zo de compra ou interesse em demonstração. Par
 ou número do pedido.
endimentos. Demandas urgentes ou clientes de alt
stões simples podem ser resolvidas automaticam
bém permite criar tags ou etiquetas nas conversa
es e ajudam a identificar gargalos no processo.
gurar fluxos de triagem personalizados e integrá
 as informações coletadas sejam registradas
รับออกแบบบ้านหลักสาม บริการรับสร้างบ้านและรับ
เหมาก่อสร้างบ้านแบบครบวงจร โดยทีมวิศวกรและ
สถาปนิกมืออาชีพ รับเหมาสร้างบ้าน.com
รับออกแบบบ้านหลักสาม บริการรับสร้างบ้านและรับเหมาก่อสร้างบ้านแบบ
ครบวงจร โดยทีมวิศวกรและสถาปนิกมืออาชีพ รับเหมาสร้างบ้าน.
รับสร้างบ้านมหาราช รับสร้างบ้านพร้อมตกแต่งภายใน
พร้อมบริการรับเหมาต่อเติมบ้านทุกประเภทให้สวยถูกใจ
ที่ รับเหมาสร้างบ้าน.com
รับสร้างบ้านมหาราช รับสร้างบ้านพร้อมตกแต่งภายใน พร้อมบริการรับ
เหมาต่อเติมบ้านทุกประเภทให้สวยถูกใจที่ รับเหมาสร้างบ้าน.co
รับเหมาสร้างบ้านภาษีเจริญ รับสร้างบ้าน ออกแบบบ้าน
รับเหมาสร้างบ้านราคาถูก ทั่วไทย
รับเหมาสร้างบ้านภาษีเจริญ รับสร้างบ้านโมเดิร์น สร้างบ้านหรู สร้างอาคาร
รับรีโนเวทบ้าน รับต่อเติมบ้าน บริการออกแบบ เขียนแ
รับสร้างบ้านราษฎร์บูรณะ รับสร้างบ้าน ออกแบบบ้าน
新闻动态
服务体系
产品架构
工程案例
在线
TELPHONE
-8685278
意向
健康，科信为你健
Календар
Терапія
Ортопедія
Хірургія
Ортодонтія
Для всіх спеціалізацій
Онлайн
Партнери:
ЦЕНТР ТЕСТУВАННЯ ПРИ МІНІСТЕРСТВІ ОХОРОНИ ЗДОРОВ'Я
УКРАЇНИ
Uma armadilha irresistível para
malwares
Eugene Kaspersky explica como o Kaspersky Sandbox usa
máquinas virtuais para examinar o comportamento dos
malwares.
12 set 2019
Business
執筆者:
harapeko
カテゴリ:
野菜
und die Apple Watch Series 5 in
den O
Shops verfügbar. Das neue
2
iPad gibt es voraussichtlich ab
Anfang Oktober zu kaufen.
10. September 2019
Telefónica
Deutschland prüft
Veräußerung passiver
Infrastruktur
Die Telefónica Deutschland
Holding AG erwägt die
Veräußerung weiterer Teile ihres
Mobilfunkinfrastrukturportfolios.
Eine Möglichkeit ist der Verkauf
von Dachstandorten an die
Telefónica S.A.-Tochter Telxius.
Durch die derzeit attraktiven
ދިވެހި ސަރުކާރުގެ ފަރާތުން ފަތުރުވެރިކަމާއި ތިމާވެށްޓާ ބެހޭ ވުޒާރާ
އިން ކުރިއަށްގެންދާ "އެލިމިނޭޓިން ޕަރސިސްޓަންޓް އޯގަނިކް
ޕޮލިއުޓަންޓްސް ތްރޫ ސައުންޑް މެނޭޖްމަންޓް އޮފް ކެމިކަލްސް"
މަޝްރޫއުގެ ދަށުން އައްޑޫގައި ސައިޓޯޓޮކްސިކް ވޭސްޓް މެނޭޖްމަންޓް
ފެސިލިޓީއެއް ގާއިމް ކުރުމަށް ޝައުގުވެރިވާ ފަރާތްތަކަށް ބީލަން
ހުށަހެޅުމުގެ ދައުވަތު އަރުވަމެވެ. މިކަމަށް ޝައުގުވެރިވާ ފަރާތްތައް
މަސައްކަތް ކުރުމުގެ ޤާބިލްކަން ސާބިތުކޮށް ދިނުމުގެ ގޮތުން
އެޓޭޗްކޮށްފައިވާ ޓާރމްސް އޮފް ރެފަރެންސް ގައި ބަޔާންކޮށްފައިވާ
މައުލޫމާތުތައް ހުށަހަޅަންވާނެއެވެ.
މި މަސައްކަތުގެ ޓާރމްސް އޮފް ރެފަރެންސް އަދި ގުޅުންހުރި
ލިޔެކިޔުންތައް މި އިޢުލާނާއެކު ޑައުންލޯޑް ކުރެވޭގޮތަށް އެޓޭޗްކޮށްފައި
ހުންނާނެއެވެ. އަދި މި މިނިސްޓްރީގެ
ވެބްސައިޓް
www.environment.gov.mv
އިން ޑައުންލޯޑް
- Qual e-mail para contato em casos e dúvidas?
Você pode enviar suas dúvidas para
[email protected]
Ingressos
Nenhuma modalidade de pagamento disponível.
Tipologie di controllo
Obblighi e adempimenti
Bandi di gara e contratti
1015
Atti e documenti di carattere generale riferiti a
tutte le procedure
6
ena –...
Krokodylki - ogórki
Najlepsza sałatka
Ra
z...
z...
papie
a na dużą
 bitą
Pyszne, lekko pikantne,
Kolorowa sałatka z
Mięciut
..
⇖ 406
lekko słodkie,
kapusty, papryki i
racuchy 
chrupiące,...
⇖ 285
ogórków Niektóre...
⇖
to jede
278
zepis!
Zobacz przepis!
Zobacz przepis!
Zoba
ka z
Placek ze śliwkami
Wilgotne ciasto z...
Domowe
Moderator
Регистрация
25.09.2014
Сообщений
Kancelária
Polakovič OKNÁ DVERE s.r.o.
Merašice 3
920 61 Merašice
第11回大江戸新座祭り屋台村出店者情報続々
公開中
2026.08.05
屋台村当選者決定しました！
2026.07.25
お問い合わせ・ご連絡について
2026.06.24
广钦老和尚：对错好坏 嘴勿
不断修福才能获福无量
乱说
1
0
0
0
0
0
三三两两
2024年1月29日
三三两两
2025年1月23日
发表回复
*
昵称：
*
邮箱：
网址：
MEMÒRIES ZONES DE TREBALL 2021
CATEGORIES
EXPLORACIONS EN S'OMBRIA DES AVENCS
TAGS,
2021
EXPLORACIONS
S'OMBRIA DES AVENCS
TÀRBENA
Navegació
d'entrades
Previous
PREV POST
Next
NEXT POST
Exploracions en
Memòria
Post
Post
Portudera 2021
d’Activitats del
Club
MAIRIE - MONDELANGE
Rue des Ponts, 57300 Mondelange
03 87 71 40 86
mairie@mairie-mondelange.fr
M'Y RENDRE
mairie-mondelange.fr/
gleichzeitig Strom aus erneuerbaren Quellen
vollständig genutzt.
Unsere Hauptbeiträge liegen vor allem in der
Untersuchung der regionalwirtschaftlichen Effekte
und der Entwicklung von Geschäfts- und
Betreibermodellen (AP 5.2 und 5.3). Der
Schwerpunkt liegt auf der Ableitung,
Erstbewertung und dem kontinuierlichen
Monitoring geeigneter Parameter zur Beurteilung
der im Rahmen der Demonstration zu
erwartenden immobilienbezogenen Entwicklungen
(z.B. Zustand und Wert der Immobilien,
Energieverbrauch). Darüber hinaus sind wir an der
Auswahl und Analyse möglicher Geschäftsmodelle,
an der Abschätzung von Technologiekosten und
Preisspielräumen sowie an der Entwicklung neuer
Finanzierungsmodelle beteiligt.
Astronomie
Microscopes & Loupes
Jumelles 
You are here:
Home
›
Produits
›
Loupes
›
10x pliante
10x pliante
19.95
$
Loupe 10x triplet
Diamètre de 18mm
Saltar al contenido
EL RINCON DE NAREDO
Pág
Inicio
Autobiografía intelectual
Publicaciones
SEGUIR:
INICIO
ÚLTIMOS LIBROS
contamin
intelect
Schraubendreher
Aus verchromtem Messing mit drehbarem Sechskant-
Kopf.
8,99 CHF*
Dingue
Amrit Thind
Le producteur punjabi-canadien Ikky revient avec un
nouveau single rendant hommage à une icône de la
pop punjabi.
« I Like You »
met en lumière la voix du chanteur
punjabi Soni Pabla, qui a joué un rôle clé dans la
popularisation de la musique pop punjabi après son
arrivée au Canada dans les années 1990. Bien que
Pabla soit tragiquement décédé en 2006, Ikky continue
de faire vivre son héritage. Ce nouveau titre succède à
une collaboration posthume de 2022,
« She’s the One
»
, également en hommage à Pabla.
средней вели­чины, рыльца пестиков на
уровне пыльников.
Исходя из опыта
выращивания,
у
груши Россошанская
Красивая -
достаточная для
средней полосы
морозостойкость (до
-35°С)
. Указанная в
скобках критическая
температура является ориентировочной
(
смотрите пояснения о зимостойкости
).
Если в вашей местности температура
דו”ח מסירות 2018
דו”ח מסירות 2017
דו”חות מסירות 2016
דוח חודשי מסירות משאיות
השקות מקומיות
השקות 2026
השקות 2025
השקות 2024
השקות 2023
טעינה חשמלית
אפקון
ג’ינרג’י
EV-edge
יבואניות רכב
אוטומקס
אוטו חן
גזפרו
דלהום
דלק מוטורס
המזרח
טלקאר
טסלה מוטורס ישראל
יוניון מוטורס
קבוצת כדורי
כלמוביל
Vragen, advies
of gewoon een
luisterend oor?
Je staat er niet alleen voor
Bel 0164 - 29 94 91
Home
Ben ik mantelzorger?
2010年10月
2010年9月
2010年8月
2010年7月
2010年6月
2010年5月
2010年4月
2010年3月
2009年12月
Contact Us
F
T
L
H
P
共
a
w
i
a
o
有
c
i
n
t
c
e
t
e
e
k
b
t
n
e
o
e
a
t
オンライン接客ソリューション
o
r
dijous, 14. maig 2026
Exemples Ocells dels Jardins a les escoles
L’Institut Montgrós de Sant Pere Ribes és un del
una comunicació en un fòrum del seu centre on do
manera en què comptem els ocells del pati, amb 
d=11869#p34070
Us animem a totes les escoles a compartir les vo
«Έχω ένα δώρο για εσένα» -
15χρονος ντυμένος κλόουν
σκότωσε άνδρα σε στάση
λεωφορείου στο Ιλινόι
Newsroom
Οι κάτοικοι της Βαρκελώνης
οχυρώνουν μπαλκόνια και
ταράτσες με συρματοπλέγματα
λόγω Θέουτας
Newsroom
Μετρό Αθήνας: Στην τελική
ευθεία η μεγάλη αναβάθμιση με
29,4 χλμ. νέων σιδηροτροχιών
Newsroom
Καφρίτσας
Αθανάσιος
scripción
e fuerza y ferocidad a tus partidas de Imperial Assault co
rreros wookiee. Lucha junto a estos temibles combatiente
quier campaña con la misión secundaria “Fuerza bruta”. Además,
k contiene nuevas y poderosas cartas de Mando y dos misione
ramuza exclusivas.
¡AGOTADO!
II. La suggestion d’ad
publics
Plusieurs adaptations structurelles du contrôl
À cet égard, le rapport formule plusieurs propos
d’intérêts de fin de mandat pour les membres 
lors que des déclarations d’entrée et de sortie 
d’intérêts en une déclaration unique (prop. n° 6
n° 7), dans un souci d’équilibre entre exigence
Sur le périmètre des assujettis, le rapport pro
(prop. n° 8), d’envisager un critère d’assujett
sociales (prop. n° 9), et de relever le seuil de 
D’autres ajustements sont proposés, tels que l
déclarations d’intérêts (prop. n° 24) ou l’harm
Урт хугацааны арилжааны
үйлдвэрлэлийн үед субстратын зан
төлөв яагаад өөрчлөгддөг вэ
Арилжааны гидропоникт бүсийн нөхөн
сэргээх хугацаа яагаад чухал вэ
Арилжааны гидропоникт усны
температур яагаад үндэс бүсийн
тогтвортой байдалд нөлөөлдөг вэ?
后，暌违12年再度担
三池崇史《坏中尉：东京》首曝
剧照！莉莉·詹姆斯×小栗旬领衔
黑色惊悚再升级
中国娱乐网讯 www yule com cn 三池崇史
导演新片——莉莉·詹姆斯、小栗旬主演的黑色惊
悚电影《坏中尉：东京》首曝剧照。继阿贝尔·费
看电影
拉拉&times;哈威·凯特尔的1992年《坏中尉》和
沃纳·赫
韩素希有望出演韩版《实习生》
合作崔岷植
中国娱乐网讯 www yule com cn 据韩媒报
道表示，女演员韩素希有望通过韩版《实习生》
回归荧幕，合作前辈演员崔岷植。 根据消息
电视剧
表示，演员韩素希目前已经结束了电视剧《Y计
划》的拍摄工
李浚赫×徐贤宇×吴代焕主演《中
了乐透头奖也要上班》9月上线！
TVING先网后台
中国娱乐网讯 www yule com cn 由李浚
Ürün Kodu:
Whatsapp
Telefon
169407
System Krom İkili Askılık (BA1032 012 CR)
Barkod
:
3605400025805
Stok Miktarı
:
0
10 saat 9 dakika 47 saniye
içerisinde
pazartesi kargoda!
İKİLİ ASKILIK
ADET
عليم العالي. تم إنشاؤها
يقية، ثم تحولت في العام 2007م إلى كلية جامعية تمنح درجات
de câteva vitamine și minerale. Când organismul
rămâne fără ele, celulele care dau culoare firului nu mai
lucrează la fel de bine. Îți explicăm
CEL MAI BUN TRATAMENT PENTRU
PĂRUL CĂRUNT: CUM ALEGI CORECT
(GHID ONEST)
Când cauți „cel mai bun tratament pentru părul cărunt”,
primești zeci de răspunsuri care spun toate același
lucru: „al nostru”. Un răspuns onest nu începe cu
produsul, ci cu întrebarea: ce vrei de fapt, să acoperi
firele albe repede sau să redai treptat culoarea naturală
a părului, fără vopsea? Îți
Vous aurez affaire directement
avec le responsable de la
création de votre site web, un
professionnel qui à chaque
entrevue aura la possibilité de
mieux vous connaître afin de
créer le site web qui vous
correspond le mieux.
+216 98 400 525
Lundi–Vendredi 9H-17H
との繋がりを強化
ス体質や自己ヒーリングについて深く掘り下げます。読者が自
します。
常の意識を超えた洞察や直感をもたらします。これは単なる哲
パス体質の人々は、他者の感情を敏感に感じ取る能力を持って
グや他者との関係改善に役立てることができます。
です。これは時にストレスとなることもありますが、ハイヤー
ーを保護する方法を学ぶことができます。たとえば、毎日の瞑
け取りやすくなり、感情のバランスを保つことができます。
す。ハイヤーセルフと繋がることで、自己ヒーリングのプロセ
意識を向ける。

## Assignment
The lines needed are the ones from the first line of the entries through the line that contains "รับสร้างบ้านมหาราช รับสร้างบ้านพร้อมตกแต่งภายใน พร้อมบริการรับ", given again without any change.

## Solution for this problem
zo de compra ou interesse em demonstração. Par
 ou número do pedido.
endimentos. Demandas urgentes ou clientes de alt
stões simples podem ser resolvidas automaticam
bém permite criar tags ou etiquetas nas conversa
es e ajudam a identificar gargalos no processo.
gurar fluxos de triagem personalizados e integrá
 as informações coletadas sejam registradas
รับออกแบบบ้านหลักสาม บริการรับสร้างบ้านและรับ
เหมาก่อสร้างบ้านแบบครบวงจร โดยทีมวิศวกรและ
สถาปนิกมืออาชีพ รับเหมาสร้างบ้าน.com
รับออกแบบบ้านหลักสาม บริการรับสร้างบ้านและรับเหมาก่อสร้างบ้านแบบ
ครบวงจร โดยทีมวิศวกรและสถาปนิกมืออาชีพ รับเหมาสร้างบ้าน.
รับสร้างบ้านมหาราช รับสร้างบ้านพร้อมตกแต่งภายใน
พร้อมบริการรับเหมาต่อเติมบ้านทุกประเภทให้สวยถูกใจ
ที่ รับเหมาสร้างบ้าน.com
รับสร้างบ้านมหาราช รับสร้างบ้านพร้อมตกแต่งภายใน พร้อมบริการรับ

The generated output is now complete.